La guerra si inserisce, inoltre, in un contesto già fragile, segnato da tensioni precedenti nella supply chain tecnologica. Il risultato è una compressione dei margini per i produttori, difficoltà nella gestione delle scorte e possibili ritardi nelle consegne globali. Se la situazione dovesse protrarsi, l’impatto potrebbe tradursi in una riduzione delle spedizioni e in un aumento dei prezzi per i consumatori.
Data center nuovi obiettivi strategici
Un altro elemento centrale della guerra ibrida è la crescente vulnerabilità delle infrastrutture digitali, in particolare dei data center. Questi rappresentano il cuore dell’economia digitale globale, visto che sostengono servizi cloud, comunicazioni, intelligenza artificiale e sistemi aziendali.
Secondo un’analisi di AtlasEdge, emerge il rischio di una vera e propria “infrastructure war”, in cui i data center diventano obiettivi diretti. Gli attacchi, anche tramite droni, contro infrastrutture nel Golfo evidenziano la concretezza di questa minaccia: all’inizio del mese sono stati colpiti e danneggiati dai droni quattro data center di Aws negli Emirati Arabi Uniti e in Bahrain. L’Iran ha rivendicato l’azione.
La vulnerabilità dei data center è amplificata dalla loro dipendenza da due fattori critici: energia stabile e supply chain globale. L’aumento dei prezzi energetici e le interruzioni nelle rotte commerciali mettono sotto pressione il settore, costringendo operatori e governi a ripensare la resilienza delle infrastrutture tramite strategie di diversificazione geografica, maggiore autosufficienza energetica e rafforzamento delle misure di sicurezza.

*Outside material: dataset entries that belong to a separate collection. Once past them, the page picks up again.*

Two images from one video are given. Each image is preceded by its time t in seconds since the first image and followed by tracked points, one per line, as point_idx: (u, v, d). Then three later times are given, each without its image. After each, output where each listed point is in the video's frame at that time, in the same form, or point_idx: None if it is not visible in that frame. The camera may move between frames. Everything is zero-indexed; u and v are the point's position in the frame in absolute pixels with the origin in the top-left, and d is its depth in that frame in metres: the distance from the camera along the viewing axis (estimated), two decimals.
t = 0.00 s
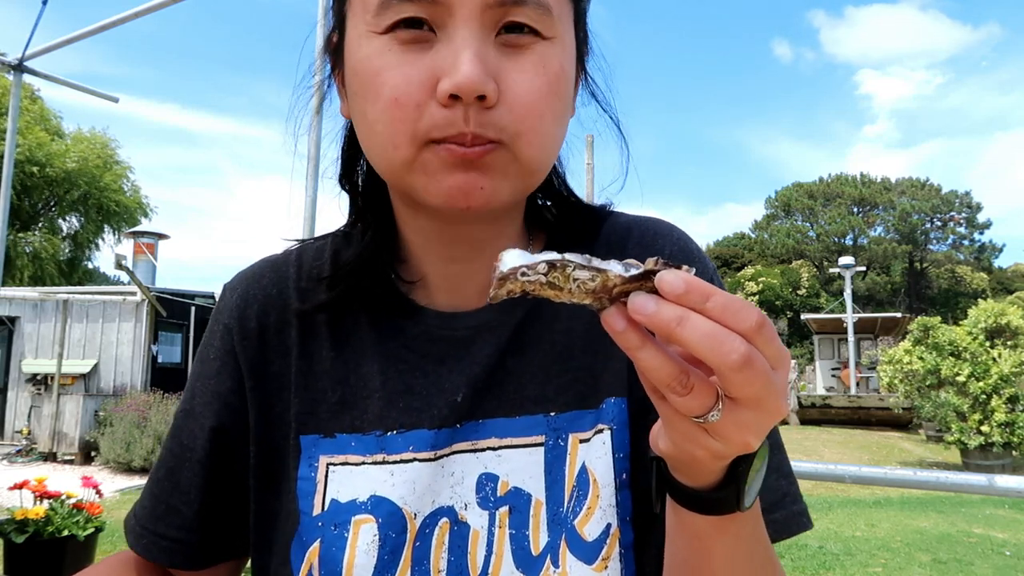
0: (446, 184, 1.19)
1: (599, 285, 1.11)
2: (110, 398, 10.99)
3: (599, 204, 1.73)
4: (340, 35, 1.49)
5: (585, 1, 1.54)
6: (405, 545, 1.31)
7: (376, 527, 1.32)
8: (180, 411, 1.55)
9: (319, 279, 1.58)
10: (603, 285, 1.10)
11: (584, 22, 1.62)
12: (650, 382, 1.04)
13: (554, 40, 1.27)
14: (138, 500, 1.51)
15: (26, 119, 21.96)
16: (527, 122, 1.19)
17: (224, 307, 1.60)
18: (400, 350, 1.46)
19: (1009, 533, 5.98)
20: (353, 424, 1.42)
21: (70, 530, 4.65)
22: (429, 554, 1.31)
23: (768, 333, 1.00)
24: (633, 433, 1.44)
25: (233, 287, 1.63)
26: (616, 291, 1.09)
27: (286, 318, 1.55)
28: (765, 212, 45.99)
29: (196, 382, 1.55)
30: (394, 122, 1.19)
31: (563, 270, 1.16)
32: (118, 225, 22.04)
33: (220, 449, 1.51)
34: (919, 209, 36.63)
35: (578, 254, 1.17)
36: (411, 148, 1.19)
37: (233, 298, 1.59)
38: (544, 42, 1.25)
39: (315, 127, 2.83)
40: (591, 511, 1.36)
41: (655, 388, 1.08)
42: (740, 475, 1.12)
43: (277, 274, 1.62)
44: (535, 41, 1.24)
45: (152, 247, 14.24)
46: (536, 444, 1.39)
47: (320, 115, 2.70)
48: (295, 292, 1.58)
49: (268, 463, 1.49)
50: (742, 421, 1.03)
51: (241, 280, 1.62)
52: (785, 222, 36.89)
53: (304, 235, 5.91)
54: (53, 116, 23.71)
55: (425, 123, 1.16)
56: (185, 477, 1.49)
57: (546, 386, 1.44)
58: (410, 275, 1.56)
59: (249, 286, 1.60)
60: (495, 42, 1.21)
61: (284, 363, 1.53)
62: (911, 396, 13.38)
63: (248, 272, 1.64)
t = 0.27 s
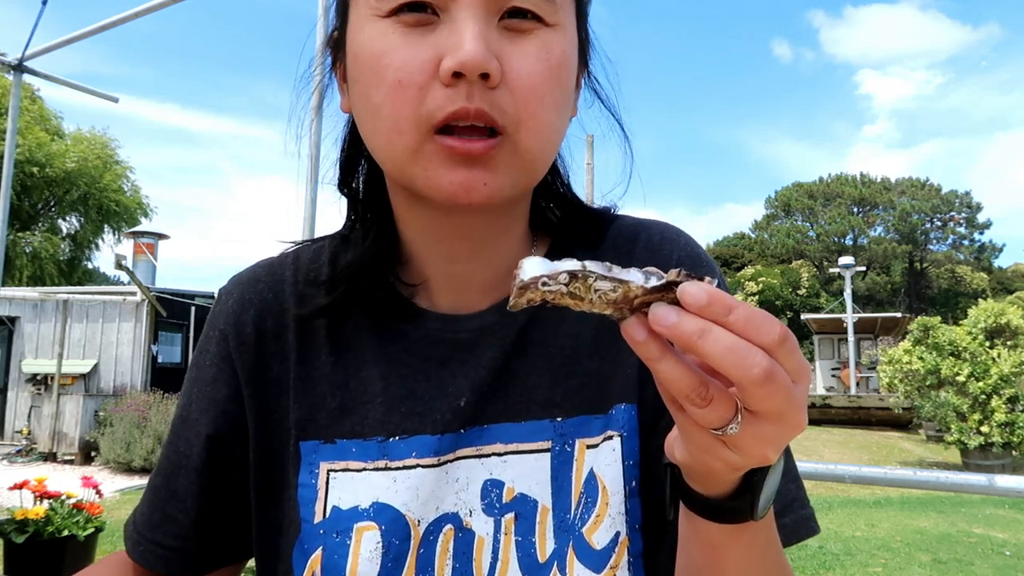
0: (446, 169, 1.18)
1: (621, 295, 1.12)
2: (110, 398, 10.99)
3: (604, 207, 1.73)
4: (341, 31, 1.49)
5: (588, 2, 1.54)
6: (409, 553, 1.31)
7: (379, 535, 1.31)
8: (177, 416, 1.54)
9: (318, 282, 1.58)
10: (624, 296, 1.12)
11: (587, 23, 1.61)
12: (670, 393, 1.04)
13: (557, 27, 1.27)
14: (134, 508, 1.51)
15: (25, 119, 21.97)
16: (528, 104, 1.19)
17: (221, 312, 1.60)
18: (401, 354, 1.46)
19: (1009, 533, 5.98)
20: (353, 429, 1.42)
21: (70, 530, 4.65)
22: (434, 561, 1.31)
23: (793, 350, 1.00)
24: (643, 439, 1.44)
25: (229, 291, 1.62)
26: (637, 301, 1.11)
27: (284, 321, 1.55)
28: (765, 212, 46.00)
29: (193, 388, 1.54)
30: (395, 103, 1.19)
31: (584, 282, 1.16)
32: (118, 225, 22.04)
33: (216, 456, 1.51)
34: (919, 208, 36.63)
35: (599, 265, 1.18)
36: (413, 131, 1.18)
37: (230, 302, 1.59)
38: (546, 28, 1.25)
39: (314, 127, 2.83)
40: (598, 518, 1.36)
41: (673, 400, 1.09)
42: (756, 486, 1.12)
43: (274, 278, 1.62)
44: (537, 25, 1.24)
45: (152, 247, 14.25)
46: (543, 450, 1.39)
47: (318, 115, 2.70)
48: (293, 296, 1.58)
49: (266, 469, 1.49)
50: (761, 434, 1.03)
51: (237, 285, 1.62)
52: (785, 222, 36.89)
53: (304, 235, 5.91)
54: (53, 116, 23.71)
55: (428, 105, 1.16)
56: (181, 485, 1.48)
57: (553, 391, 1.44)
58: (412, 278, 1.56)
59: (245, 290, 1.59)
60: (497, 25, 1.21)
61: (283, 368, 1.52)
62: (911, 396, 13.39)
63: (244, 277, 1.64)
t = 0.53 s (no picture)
0: (467, 174, 1.18)
1: (628, 307, 1.12)
2: (110, 398, 10.99)
3: (609, 209, 1.74)
4: (352, 29, 1.49)
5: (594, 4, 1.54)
6: (411, 555, 1.31)
7: (381, 537, 1.31)
8: (180, 418, 1.54)
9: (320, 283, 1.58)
10: (630, 308, 1.12)
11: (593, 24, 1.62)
12: (675, 407, 1.04)
13: (575, 39, 1.29)
14: (136, 510, 1.51)
15: (25, 119, 21.97)
16: (547, 114, 1.21)
17: (222, 314, 1.60)
18: (404, 356, 1.46)
19: (1009, 533, 5.98)
20: (355, 431, 1.42)
21: (70, 530, 4.65)
22: (435, 563, 1.31)
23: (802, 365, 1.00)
24: (644, 441, 1.45)
25: (231, 293, 1.62)
26: (645, 314, 1.11)
27: (287, 323, 1.55)
28: (765, 212, 46.00)
29: (195, 390, 1.54)
30: (417, 108, 1.19)
31: (592, 293, 1.16)
32: (118, 225, 22.03)
33: (219, 457, 1.51)
34: (919, 208, 36.63)
35: (605, 275, 1.17)
36: (435, 135, 1.18)
37: (232, 304, 1.59)
38: (565, 42, 1.27)
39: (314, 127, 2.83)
40: (600, 521, 1.36)
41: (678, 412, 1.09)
42: (756, 497, 1.13)
43: (276, 280, 1.62)
44: (556, 41, 1.26)
45: (152, 247, 14.25)
46: (545, 453, 1.39)
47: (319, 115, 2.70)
48: (295, 297, 1.58)
49: (269, 471, 1.49)
50: (767, 450, 1.03)
51: (239, 287, 1.62)
52: (785, 222, 36.89)
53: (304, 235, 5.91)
54: (53, 116, 23.71)
55: (451, 110, 1.16)
56: (183, 486, 1.48)
57: (555, 393, 1.44)
58: (416, 278, 1.56)
59: (247, 292, 1.60)
60: (520, 37, 1.22)
61: (285, 369, 1.52)
62: (911, 396, 13.39)
63: (244, 278, 1.64)
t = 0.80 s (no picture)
0: (473, 160, 1.17)
1: (638, 341, 1.11)
2: (110, 398, 10.99)
3: (611, 211, 1.74)
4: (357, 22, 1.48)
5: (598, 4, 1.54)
6: (410, 557, 1.31)
7: (380, 539, 1.31)
8: (180, 418, 1.55)
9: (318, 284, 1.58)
10: (641, 341, 1.11)
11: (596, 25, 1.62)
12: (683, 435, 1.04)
13: (584, 40, 1.30)
14: (136, 510, 1.51)
15: (25, 119, 21.97)
16: (555, 106, 1.21)
17: (221, 315, 1.60)
18: (403, 358, 1.46)
19: (1009, 533, 5.98)
20: (354, 433, 1.42)
21: (70, 530, 4.65)
22: (435, 566, 1.31)
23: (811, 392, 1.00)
24: (643, 447, 1.46)
25: (230, 293, 1.62)
26: (654, 346, 1.11)
27: (286, 323, 1.55)
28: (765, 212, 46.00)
29: (194, 391, 1.55)
30: (424, 91, 1.18)
31: (601, 327, 1.15)
32: (118, 225, 22.03)
33: (218, 458, 1.51)
34: (918, 208, 36.63)
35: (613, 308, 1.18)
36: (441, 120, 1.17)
37: (231, 305, 1.59)
38: (576, 41, 1.28)
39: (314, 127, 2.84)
40: (600, 525, 1.37)
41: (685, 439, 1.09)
42: (762, 516, 1.13)
43: (275, 280, 1.62)
44: (567, 39, 1.27)
45: (152, 247, 14.25)
46: (545, 456, 1.39)
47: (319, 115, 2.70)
48: (293, 297, 1.58)
49: (267, 472, 1.49)
50: (775, 478, 1.03)
51: (237, 288, 1.62)
52: (785, 222, 36.89)
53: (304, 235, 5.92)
54: (53, 116, 23.71)
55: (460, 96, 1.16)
56: (182, 486, 1.49)
57: (556, 397, 1.44)
58: (415, 279, 1.56)
59: (246, 293, 1.60)
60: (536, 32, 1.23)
61: (284, 371, 1.52)
62: (911, 396, 13.39)
63: (243, 279, 1.64)
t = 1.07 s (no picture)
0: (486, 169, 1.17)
1: (644, 340, 1.11)
2: (110, 398, 10.98)
3: (610, 213, 1.74)
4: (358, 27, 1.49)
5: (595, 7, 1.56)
6: (408, 559, 1.30)
7: (378, 540, 1.31)
8: (179, 418, 1.55)
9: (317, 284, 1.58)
10: (647, 340, 1.11)
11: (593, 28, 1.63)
12: (686, 434, 1.05)
13: (586, 42, 1.31)
14: (135, 510, 1.51)
15: (25, 119, 21.96)
16: (563, 110, 1.22)
17: (219, 315, 1.60)
18: (402, 358, 1.46)
19: (1009, 533, 5.98)
20: (352, 433, 1.42)
21: (70, 530, 4.65)
22: (434, 567, 1.31)
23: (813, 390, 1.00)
24: (642, 448, 1.46)
25: (228, 294, 1.63)
26: (660, 346, 1.10)
27: (284, 324, 1.56)
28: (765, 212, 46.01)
29: (193, 391, 1.55)
30: (434, 103, 1.18)
31: (608, 328, 1.16)
32: (118, 225, 22.03)
33: (216, 458, 1.51)
34: (918, 208, 36.65)
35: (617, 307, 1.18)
36: (452, 132, 1.17)
37: (229, 305, 1.59)
38: (578, 45, 1.29)
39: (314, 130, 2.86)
40: (600, 527, 1.36)
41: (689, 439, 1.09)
42: (762, 517, 1.13)
43: (273, 280, 1.63)
44: (569, 43, 1.28)
45: (152, 247, 14.25)
46: (544, 458, 1.39)
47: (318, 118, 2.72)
48: (292, 298, 1.58)
49: (265, 473, 1.49)
50: (777, 476, 1.03)
51: (236, 288, 1.62)
52: (785, 222, 36.90)
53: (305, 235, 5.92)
54: (53, 116, 23.71)
55: (472, 107, 1.16)
56: (180, 487, 1.49)
57: (556, 398, 1.44)
58: (413, 279, 1.56)
59: (244, 293, 1.60)
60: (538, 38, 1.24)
61: (282, 371, 1.52)
62: (911, 396, 13.38)
63: (241, 279, 1.64)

Guerra in Medio Oriente: una “infrastructure war”
Le infrastrutture digitali sono in piena espansione in tutto il mondo, ma il mercato del Medio Oriente sta crescendo a tassi molto alti da quando alle applicazioni cloud si sono unite quelle AI.
Il Gulf Cooperation Council (GCC) prevede che il mercato dei data center cresca fino a quasi 9,5 miliardi di dollari entro il 2030 e PwC stima che la capacità nella regione triplicherà da 1GW nel 2025 a 3,3GW nei prossimi cinque anni.
Diversi stati del Golfo, tra cui Emirati Arabi Uniti, Arabia Saudita e Qatar, hanno raccolto molti importanti investimenti e hanno attirato gli hyperscaler per costruire nella regione. Ora il conflitto in corso potrebbe avere un impatto sugli investimenti per quanto riguarda la resilienza, la connettività e l’aumento del rischio.
In particolare, la chiusura dello Stretto di Hormuz crea forti timori sui picchi di prezzo dell’energia, che potrebbero mettere a rischio sia l’operatività dei data center esistenti che la costruzione di nuove strutture.
Verso una nuova concezione di guerra
In questa guerra ibrida che coinvolge reti, infrastrutture e sistemi economici globali, il cyberspazio diventa un dominio operativo primario, le supply chain un punto di vulnerabilità strategica e le infrastrutture digitali obiettivi critici. Allo stesso tempo, energia e tecnologia si confermano come fattori determinanti per la resilienza di uno Stato.
Nel frattempo, la distinzione tra ambito militare e civile si fa sempre più sfumata. Aziende tecnologiche, operatori logistici e fornitori di energia diventano attori indiretti del conflitto: possono prenderne in qualche modo parte, con le loro tecnologie e i loro servizi e sono esposti a rischi che un tempo erano riservati agli apparati militari.